■ **Stored items**

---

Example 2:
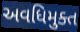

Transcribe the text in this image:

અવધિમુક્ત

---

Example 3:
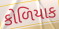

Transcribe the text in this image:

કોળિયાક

■ **What the task requires**
Return all of the lines above without alteration, minus the pictures.

■ **Task answer**
---

Example 2:

Transcribe the text in this image:

અવધિમુક્ત

---

Example 3:

Transcribe the text in this image:

કોળિયાક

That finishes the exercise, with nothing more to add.